== Segment start ==

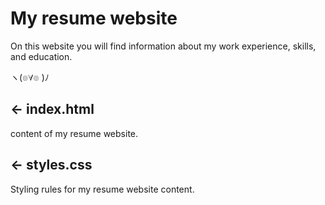 # My resume website

On this website you will find information about my work experience, skills, and education.

ヽ(๏∀๏ )ﾉ

## ← index.html

content of my resume website.

## ← styles.css

Styling rules for my resume website content.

== Segment end ==

→ Your assignment
Please return every line of the records that contains the word "content".

→ Your response
content of my resume website.
Styling rules for my resume website content.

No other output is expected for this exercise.